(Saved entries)

■ ■ ■ ■ ■ ■ ■

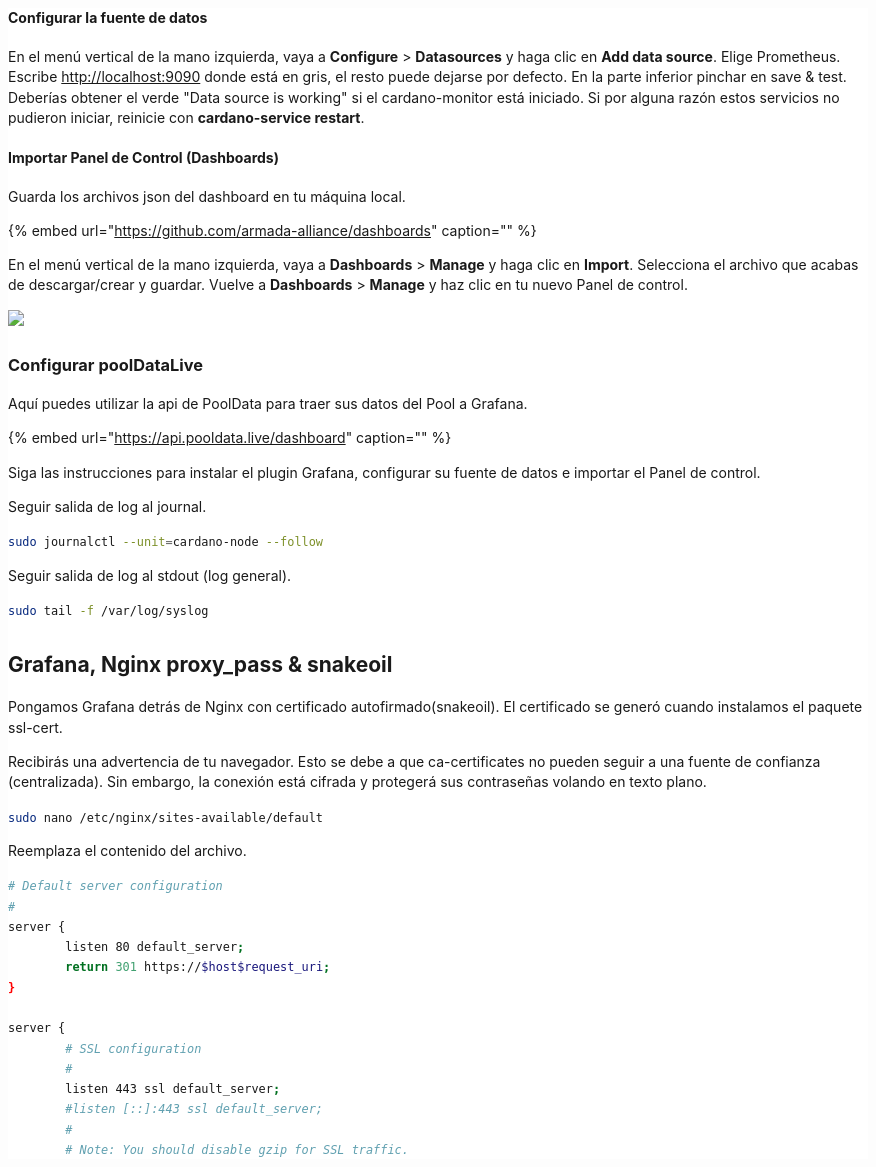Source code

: #### Configurar la fuente de datos

En el menú vertical de la mano izquierda, vaya a **Configure** &gt; **Datasources** y haga clic en **Add data source**. Elige Prometheus. Escribe [http://localhost:9090](http://localhost:9090) donde está en gris, el resto puede dejarse por defecto. En la parte inferior pinchar en save & test. Deberías obtener el verde "Data source is working" si el cardano-monitor está iniciado. Si por alguna razón estos servicios no pudieron iniciar, reinicie con **cardano-service restart**.

#### Importar Panel de Control (Dashboards)

Guarda los archivos json del dashboard en tu máquina local.

{% embed url="https://github.com/armada-alliance/dashboards" caption="" %}

En el menú vertical de la mano izquierda, vaya a **Dashboards** &gt; **Manage** y haga clic en **Import**. Selecciona el archivo que acabas de descargar/crear y guardar. Vuelve a **Dashboards** &gt; **Manage** y haz clic en tu nuevo Panel de control.

![](../../.gitbook/assets/pi-pool-grafana%20%282%29%20%282%29%20%282%29%20%282%29%20%281%29.png)

### Configurar poolDataLive

Aquí puedes utilizar la api de PoolData para traer sus datos del Pool a Grafana.

{% embed url="https://api.pooldata.live/dashboard" caption="" %}

Siga las instrucciones para instalar el plugin Grafana, configurar su fuente de datos e importar el Panel de control.

Seguir salida de log al journal.

```bash
sudo journalctl --unit=cardano-node --follow
```

Seguir salida de log al stdout (log general).

```bash
sudo tail -f /var/log/syslog
```

## Grafana, Nginx proxy\_pass & snakeoil

Pongamos Grafana detrás de Nginx con certificado autofirmado\(snakeoil\). El certificado se generó cuando instalamos el paquete ssl-cert.

Recibirás una advertencia de tu navegador. Esto se debe a que ca-certificates no pueden seguir a una fuente de confianza \(centralizada\). Sin embargo, la conexión está cifrada y protegerá sus contraseñas volando en texto plano.

```bash
sudo nano /etc/nginx/sites-available/default
```

Reemplaza el contenido del archivo.

```bash
# Default server configuration
#
server {
        listen 80 default_server;
        return 301 https://$host$request_uri;
}

server {
        # SSL configuration
        #
        listen 443 ssl default_server;
        #listen [::]:443 ssl default_server;
        #
        # Note: You should disable gzip for SSL traffic.
```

■ ■ ■ ■ ■ ■ ■

— Task statement —
The copy must match each record exactly, apart from the images, which stay out.

— Response to the exercise —
Source code

: #### Configurar la fuente de datos

En el menú vertical de la mano izquierda, vaya a **Configure** &gt; **Datasources** y haga clic en **Add data source**. Elige Prometheus. Escribe [http://localhost:9090](http://localhost:9090) donde está en gris, el resto puede dejarse por defecto. En la parte inferior pinchar en save & test. Deberías obtener el verde "Data source is working" si el cardano-monitor está iniciado. Si por alguna razón estos servicios no pudieron iniciar, reinicie con **cardano-service restart**.

#### Importar Panel de Control (Dashboards)

Guarda los archivos json del dashboard en tu máquina local.

{% embed url="https://github.com/armada-alliance/dashboards" caption="" %}

En el menú vertical de la mano izquierda, vaya a **Dashboards** &gt; **Manage** y haga clic en **Import**. Selecciona el archivo que acabas de descargar/crear y guardar. Vuelve a **Dashboards** &gt; **Manage** y haz clic en tu nuevo Panel de control.

![](../../.gitbook/assets/pi-pool-grafana%20%282%29%20%282%29%20%282%29%20%282%29%20%281%29.png)

### Configurar poolDataLive

Aquí puedes utilizar la api de PoolData para traer sus datos del Pool a Grafana.

{% embed url="https://api.pooldata.live/dashboard" caption="" %}

Siga las instrucciones para instalar el plugin Grafana, configurar su fuente de datos e importar el Panel de control.

Seguir salida de log al journal.

```bash
sudo journalctl --unit=cardano-node --follow
```

Seguir salida de log al stdout (log general).

```bash
sudo tail -f /var/log/syslog
```

## Grafana, Nginx proxy\_pass & snakeoil

Pongamos Grafana detrás de Nginx con certificado autofirmado\(snakeoil\). El certificado se generó cuando instalamos el paquete ssl-cert.

Recibirás una advertencia de tu navegador. Esto se debe a que ca-certificates no pueden seguir a una fuente de confianza \(centralizada\). Sin embargo, la conexión está cifrada y protegerá sus contraseñas volando en texto plano.

```bash
sudo nano /etc/nginx/sites-available/default
```

Reemplaza el contenido del archivo.

```bash
# Default server configuration
#
server {
        listen 80 default_server;
        return 301 https://$host$request_uri;
}

server {
        # SSL configuration
        #
        listen 443 ssl default_server;
        #listen [::]:443 ssl default_server;
        #
        # Note: You should disable gzip for SSL traffic.
```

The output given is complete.